USA’s long history of bioweapons use

Yahoo! News - U.S. Secretly Tested Bioweapons

For example:
Devil Hole I, designed to test how sarin gas would disperse after being released in artillery shells and rockets in aspen and spruce forests. The tests occurred in the summer of 1965 at the Gerstle River test site near Fort Greeley, Alaska. Sarin is a powerful nerve gas that causes a choking, thrashing death. The Bush administration says it is part of Iraq's chemical arsenal.

Devil Hole II, which tested how the nerve agent VX behaved when dispersed with artillery shells. The test at the Gerstle River site in Alaska also included mannequins in military uniforms and military trucks. VX is one of the deadliest nerve agents known and is persistent in the environment because it is a sticky liquid that evaporates slowly. Iraq has acknowledged making tons of VX.

Big Tom, a 1965 test that included spraying bacteria over the Hawaiian island of Oahu to simulate a biological attack on an island compound, and to develop tactics for such an attack. The test used Bacillus globigii, a bacterium believed at the time to be harmless. Researchers later discovered the bacterium, a relative of the one that causes anthrax, could cause infections in people with weakened immune systems.

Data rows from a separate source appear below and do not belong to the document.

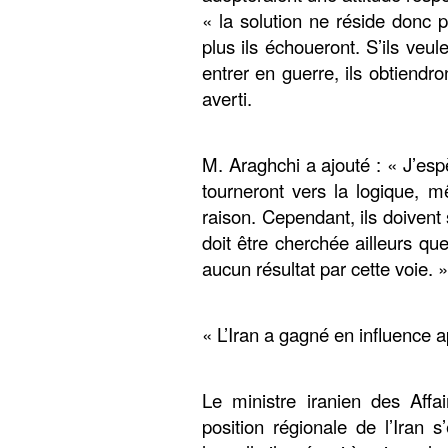
« la solution ne réside donc
plus ils échoueront. S’ils veu
entrer en guerre, ils obtiendr
averti.
M. Araghchi a ajouté : « J’esp
tourneront vers la logique, mê
raison. Cependant, ils doivent
doit être cherchée ailleurs que
aucun résultat par cette voie. »
« L’Iran a gagné en influence a
Le ministre iranien des Affa
position régionale de l’Iran 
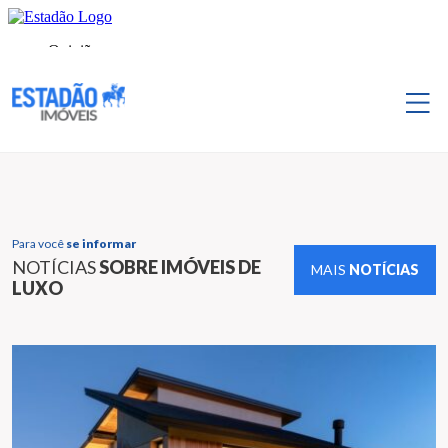
Para você
se informar
NOTÍCIAS
SOBRE IMÓVEIS DE
MAIS
NOTÍCIAS
LUXO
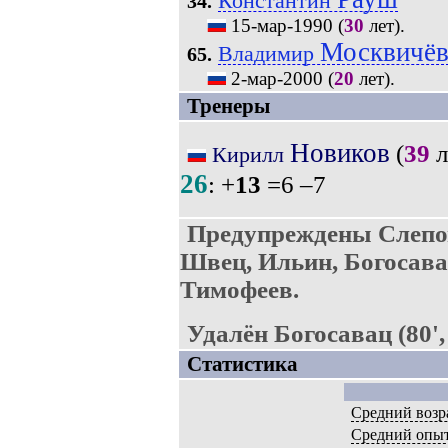
Константин
34.
15-мар-1990
(
30
лет).
Москвичё
Владимир
65.
2-мар-2000
(
20
лет).
Тренеры
Новиков
(
39
л
Кирилл
26
: +
13
=6 –7
Предупреждены Слепов
Швец, Ильин, Богосава
Тимофеев.
Удалён Богосавац (80'
Статистика
Средний возр
Средний опы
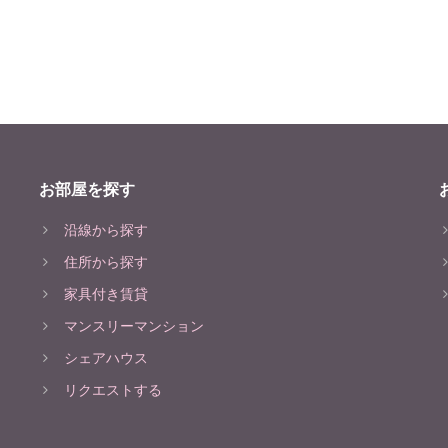
お部屋を探す
沿線から探す
住所から探す
家具付き賃貸
マンスリーマンション
シェアハウス
リクエストする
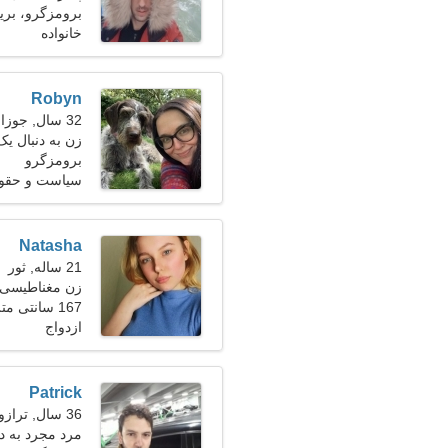
برومزگرو، بریتا
خانواده
Robyn
32 سال, جوزا
زن به دنبال یک زو
برومزگرو
سیاست و حقو
Natasha
21 ساله, ثور
زن مغناطیسی 
167 سانتی متر (5'6")، 54 کیلوگرم (119 پوند)
ازدواج
Patrick
36 سال, ترازو
مرد مجرد به د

Rapid Tan I, II, and III, a series of tests in 1967 and 1968 in England and Canada. The tests used sarin and VX, as well as the nerve agents tabun and soman, at the British chemical weapons facility in Porton Down, England. Tests at the Suffield Defence Research Establishment in Ralston, Canada, included tabun and soman, the records show. Tabun and soman are chemically related to sarin and produce similar effects.